::: SUPPLIED RECORDS :::

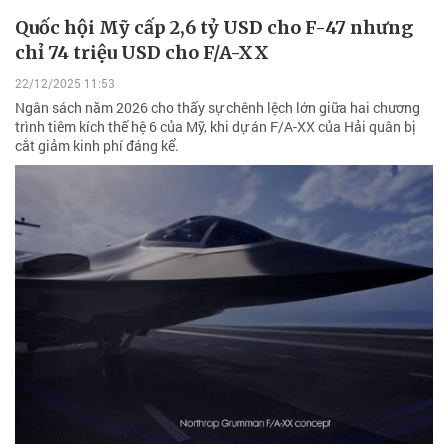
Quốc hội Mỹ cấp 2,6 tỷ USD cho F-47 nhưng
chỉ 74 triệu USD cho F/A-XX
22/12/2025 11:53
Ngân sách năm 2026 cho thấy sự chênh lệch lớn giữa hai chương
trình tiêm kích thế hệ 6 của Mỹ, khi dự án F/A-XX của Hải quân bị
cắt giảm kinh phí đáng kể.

:::
::: SUPPLIED RECORDS :::

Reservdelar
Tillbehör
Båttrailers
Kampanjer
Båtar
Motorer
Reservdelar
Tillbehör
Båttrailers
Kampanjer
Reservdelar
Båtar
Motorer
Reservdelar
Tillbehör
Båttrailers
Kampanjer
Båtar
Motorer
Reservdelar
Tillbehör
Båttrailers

:::

TASK PROMPT
Rewrite the stretch from "Quốc hội Mỹ cấp 2,6 tỷ USD cho F-47 nhưng" through "cắt giảm kinh phí đáng kể.", putting "chiến đấu cơ" in place of "tiêm kích" and keeping everything else the same.

SOLVED EXERCISE
Quốc hội Mỹ cấp 2,6 tỷ USD cho F-47 nhưng
chỉ 74 triệu USD cho F/A-XX
22/12/2025 11:53
Ngân sách năm 2026 cho thấy sự chênh lệch lớn giữa hai chương
trình chiến đấu cơ thế hệ 6 của Mỹ, khi dự án F/A-XX của Hải quân bị
cắt giảm kinh phí đáng kể.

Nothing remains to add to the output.